Там избы ждут на курьих ножках... - Вихарева Анастасия 36 стр.


— Но ведь в баню можно с утра сходить! — воспротивилась Манька. — Как же я пойду-то, там, поди, света нет, да и баня не натоплена, — высказала она свои сомнения. — Ночью идти в какую-то баню, которая и не баня вовсе, а птица… Я спать хочу, пожалуй, пойду я, не буду мешать, а приду завтра с утра.…

— Что, касатушка, неужто бани испугалась? — усмехнулась добродушно Баба Яга, подталкивая ее вперед. — Помолиться-то не думала Благодетельнице нашей, когда зубы свои выставляла, не было в тебе страха! Иди-иди! Баня не лес, хоть маленько на человека станешь походить. Залезешь как-нибудь на полог. Да не переверни мне там все, а то с тебя станется. Не руки у тебя, а крюки, ведь что ни приказывали, плюются потом люди-то…

Упоминание о Царице Радиовещания на Маньку подействовало как-то непонятно. Дьявол часто говорил ей то же самое: «Что, касатушка, помолиться-то не думала никому?..» — и сразу после этих слов следовали или физические, или другие испытания, которые разоблачали все ее ленивые и малодушные помыслы. Наверное, Баба Яга продолжала проверять ее внутренность, готовность к встрече с Благодетельницей.

Она с интересом взглянула на Бабу Ягу.

— Ты пришла, не я, — Баба Яга словно прочитала ее мысли. — Пропуск-то я выпишу, да пропустят ли тебя? Кто язвами твоими не побрезгует. Ведь и дотронуться до тебя страшно, сколько заразы!

Манька покраснела. Пожалуй, Баба Яга была права, как она с такими язвами во дворец? Наверное, зря придумала искать встречи с Благодетельницей через железо. Но если она достанет живую воду, все измениться. Ладно, пусть Баба Яга смотрит, что она не боится, решила Манька, она человек, а не отрыжка какая-нибудь…

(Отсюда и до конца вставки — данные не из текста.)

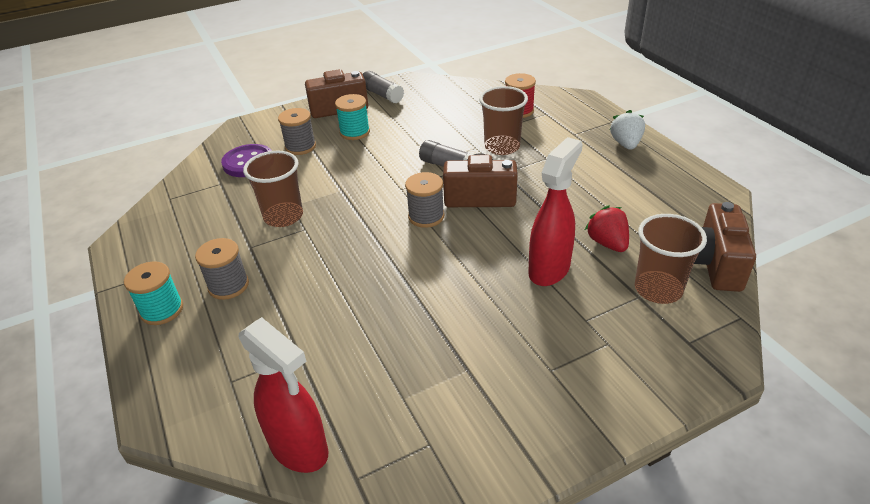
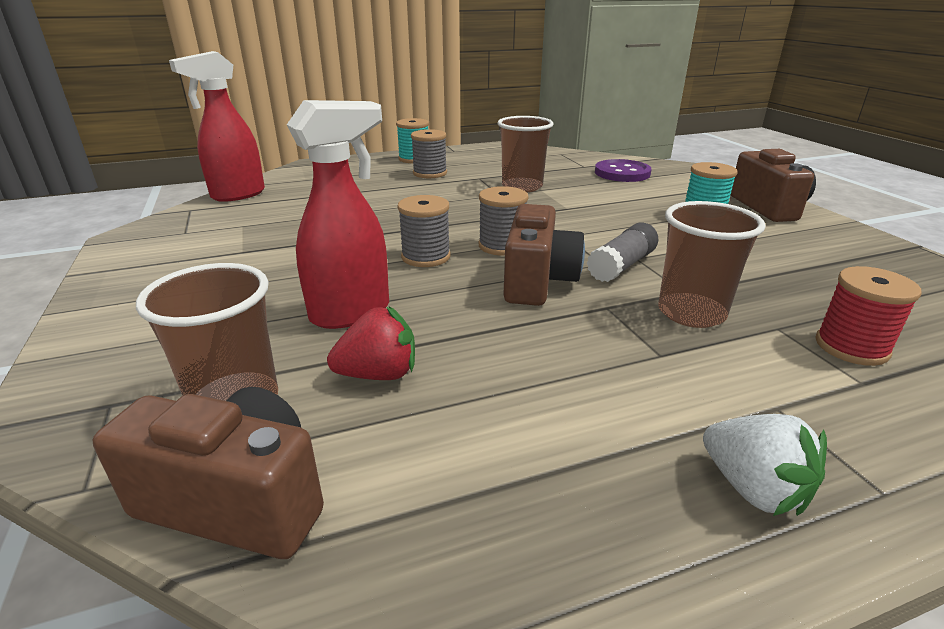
camera: 95 degrees right, 10 degrees down
(300, 147) = (659, 191): grey spool -> grey spool (426, 257)
(382, 95) = (829, 232): grey glue stick -> none
(549, 269) = (351, 313): red spray bottle -> red spray bottle turned 75 degrees counterclockwise
(626, 144) = (753, 488): white strawberry -> white strawberry turned 45 degrees clockwise

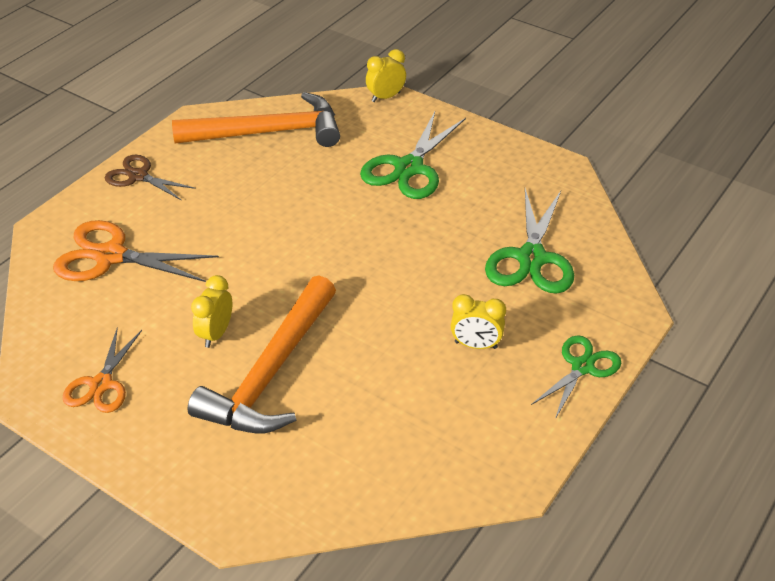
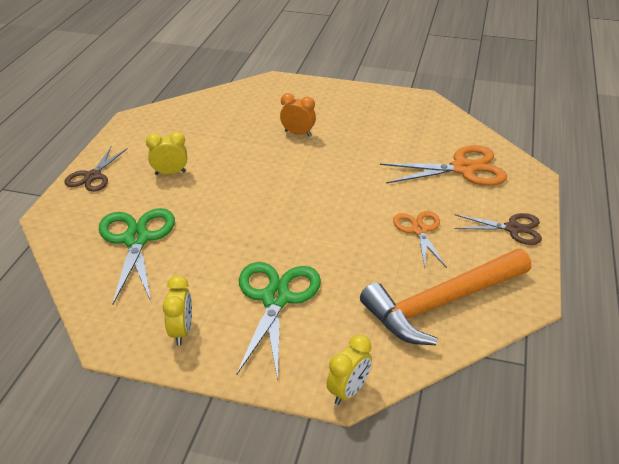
camera: 160 degrees right, 5 degrees down
(101, 384) = (392, 110): orange scissors -> orange scissors (419, 230)
(216, 334) = (348, 144): yellow clock -> yellow clock (181, 331)
(271, 373) = (298, 133): orange hammer -> orange clock
(582, 367) = (92, 176): green scissors -> brown scissors

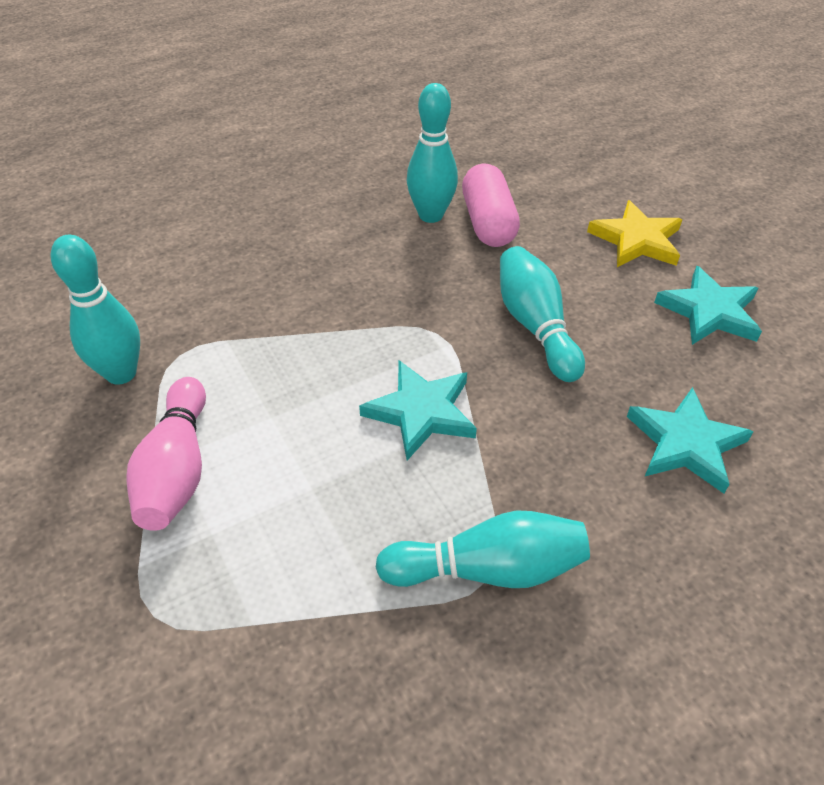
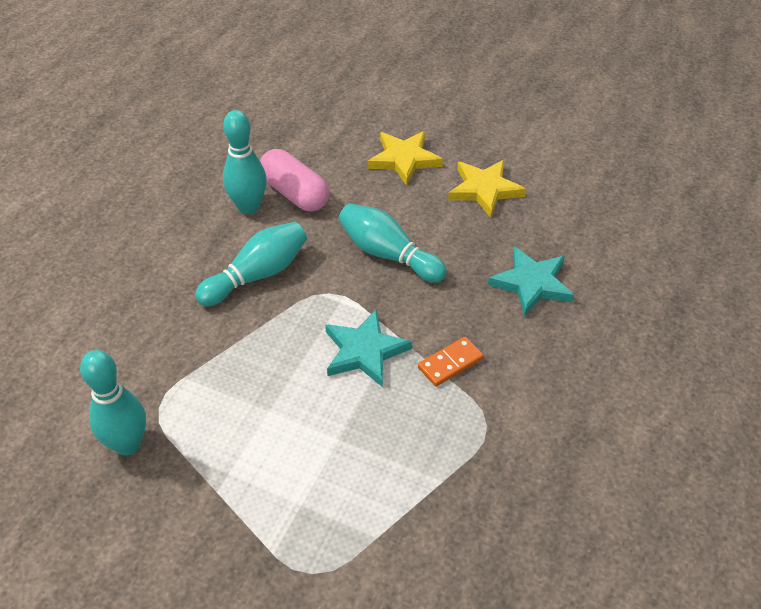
camera: 35 degrees left, 0 degrees up
(177, 469) = (237, 481): pink bowling pin -> none
(488, 569) = (482, 421): turquoise bowling pin -> turquoise bowling pin (257, 275)
(506, 479) = (450, 363): none -> orange domino
(709, 311) = (484, 190): turquoise star -> yellow star

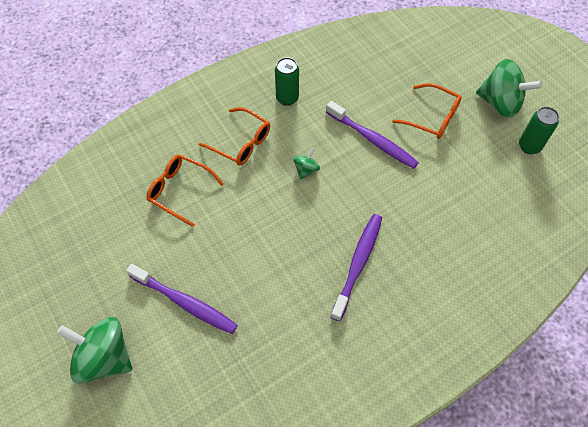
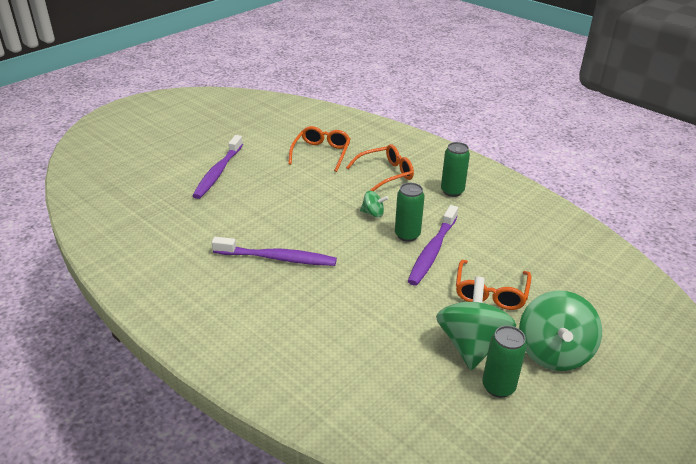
camera: 75 degrees right, 25 degrees down
(104, 357) = (168, 148): green spinning top -> green spinning top (471, 345)
(241, 142) = (385, 174): orange glasses -> orange glasses turned 135 degrees counterclockwise
(346, 152) = (407, 235): none -> green can

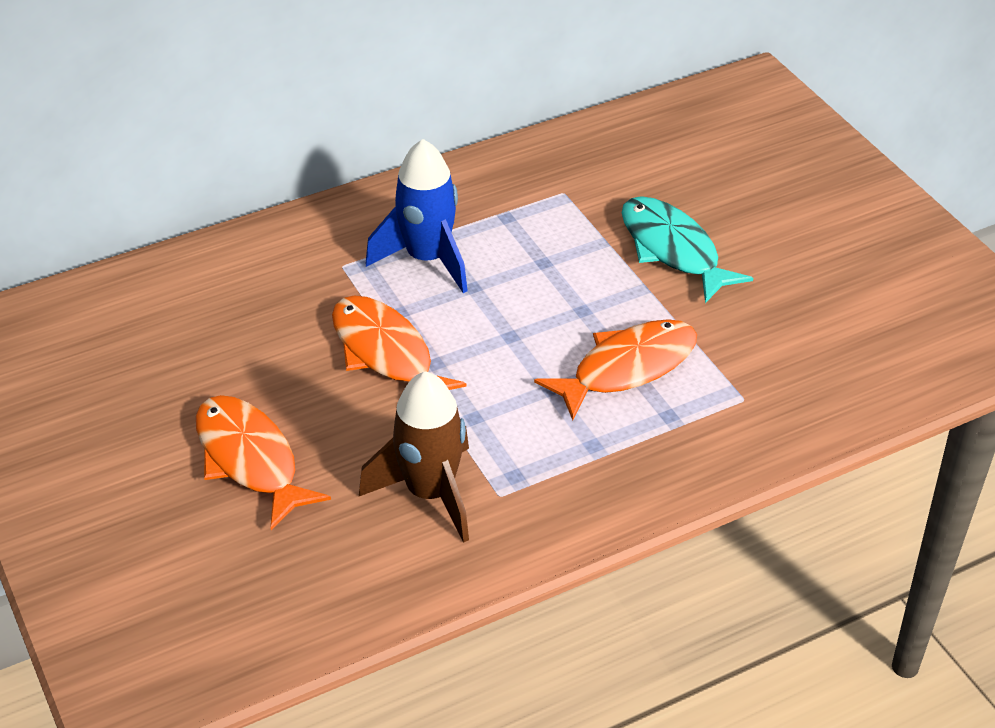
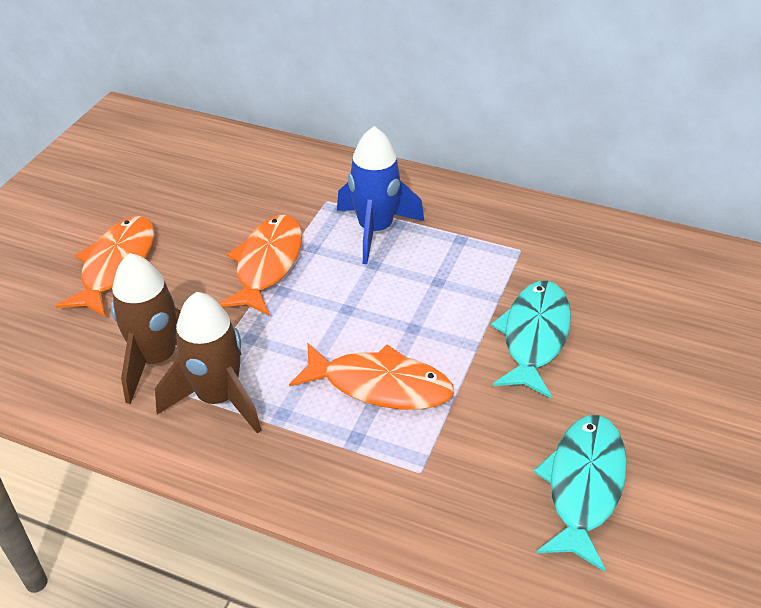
camera: 50 degrees right, 0 degrees up
(529, 476) = (218, 398): none -> brown rocket
(847, 321) = (583, 486): none -> turquoise fish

Баба Яга взяла один из оставленных без дела подсвечников со свечами, керосиновую лампу и сдернула с вешалки соболиную шубу, набрасывая на плечи. Дьявол тоже встал и приготовился идти следом. Манька подобрала рюкзак и потащила его за собой волоком с угрюмым видом. Зря, наверное, согласилась остаться. Но, может, удастся уйти незаметно в лес. И заметила, как Баба Яга насмешливо покачала головой, взглянув на рюкзак в ее руке.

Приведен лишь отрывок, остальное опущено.